▼

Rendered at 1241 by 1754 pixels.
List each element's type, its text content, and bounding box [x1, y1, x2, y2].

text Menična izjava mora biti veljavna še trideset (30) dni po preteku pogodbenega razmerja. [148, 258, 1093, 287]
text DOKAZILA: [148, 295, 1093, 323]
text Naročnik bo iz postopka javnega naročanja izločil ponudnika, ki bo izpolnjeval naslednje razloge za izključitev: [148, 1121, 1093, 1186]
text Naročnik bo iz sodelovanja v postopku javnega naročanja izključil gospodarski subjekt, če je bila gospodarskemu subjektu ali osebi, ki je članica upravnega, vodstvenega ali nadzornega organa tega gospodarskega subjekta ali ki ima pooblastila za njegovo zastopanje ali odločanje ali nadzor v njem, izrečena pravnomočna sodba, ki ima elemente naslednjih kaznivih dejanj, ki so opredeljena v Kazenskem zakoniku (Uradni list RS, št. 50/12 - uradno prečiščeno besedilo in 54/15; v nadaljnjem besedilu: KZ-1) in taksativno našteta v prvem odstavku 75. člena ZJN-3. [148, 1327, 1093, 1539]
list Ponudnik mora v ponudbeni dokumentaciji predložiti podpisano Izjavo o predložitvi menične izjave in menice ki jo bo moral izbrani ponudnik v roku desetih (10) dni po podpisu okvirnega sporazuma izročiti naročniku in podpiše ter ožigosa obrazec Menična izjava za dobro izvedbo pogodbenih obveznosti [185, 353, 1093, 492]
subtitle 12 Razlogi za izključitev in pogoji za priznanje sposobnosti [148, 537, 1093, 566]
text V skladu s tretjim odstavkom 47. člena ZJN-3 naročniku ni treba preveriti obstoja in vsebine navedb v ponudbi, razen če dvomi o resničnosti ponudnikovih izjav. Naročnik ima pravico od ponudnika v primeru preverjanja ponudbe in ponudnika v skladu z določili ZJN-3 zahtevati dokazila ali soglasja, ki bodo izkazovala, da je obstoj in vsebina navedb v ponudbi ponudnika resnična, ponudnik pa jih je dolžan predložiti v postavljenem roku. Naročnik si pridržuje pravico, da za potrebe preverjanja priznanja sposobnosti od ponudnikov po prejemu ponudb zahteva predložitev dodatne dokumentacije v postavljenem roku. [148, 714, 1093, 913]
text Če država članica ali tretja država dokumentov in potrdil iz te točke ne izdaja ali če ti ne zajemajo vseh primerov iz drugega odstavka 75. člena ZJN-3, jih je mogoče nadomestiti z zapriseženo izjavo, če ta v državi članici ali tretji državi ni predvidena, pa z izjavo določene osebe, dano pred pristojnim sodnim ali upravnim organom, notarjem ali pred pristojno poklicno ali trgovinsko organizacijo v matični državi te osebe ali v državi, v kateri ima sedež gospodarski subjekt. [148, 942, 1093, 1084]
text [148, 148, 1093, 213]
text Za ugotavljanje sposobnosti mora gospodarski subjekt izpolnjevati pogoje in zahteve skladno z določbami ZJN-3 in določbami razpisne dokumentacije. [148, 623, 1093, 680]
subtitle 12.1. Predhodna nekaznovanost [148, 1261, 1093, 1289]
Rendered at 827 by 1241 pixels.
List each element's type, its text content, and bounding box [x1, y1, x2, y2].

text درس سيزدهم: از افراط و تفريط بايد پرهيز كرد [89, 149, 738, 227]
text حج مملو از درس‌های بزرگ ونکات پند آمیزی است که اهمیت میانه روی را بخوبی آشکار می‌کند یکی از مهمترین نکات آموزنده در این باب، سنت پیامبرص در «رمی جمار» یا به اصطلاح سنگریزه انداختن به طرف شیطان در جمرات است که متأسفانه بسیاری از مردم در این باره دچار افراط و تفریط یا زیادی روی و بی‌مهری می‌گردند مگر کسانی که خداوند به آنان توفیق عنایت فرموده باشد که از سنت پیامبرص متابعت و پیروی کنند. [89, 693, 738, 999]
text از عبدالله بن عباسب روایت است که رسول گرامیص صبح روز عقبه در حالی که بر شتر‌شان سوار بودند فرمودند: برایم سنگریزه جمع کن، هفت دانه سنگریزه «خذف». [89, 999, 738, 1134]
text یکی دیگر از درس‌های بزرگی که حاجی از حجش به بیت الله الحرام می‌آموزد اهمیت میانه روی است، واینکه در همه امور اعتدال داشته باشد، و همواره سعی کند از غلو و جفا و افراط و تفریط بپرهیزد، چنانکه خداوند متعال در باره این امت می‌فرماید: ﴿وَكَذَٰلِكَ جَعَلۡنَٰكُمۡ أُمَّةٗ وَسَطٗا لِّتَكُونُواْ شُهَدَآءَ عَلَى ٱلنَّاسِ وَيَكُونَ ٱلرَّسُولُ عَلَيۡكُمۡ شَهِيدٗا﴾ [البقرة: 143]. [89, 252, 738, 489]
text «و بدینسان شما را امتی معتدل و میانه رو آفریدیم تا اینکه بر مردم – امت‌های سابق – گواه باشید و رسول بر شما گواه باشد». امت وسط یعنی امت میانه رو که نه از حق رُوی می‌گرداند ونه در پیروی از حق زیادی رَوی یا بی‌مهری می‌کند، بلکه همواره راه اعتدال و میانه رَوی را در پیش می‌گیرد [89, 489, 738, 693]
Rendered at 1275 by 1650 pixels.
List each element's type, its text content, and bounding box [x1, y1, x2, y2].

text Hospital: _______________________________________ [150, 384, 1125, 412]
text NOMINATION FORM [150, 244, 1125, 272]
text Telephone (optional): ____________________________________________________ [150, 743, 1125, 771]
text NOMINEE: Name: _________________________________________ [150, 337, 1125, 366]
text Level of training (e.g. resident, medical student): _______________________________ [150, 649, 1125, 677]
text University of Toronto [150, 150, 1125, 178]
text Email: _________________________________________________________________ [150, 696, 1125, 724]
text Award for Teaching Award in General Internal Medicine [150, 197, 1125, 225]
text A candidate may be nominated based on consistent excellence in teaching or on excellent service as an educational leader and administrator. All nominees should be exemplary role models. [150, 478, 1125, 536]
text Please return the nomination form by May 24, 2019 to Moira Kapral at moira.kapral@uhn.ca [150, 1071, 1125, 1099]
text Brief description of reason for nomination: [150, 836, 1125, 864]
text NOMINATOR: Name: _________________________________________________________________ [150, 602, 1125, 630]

▲

→ **Task goal**
Search the material above for the word "izjava", then copy each line that holds it.

→ **Output for this exercise**
text Menična izjava mora biti veljavna še trideset (30) dni po preteku pogodbenega razmerja. [148, 258, 1093, 287]
list Ponudnik mora v ponudbeni dokumentaciji predložiti podpisano Izjavo o predložitvi menične izjave in menice ki jo bo moral izbrani ponudnik v roku desetih (10) dni po podpisu okvirnega sporazuma izročiti naročniku in podpiše ter ožigosa obrazec Menična izjava za dobro izvedbo pogodbenih obveznosti [185, 353, 1093, 492]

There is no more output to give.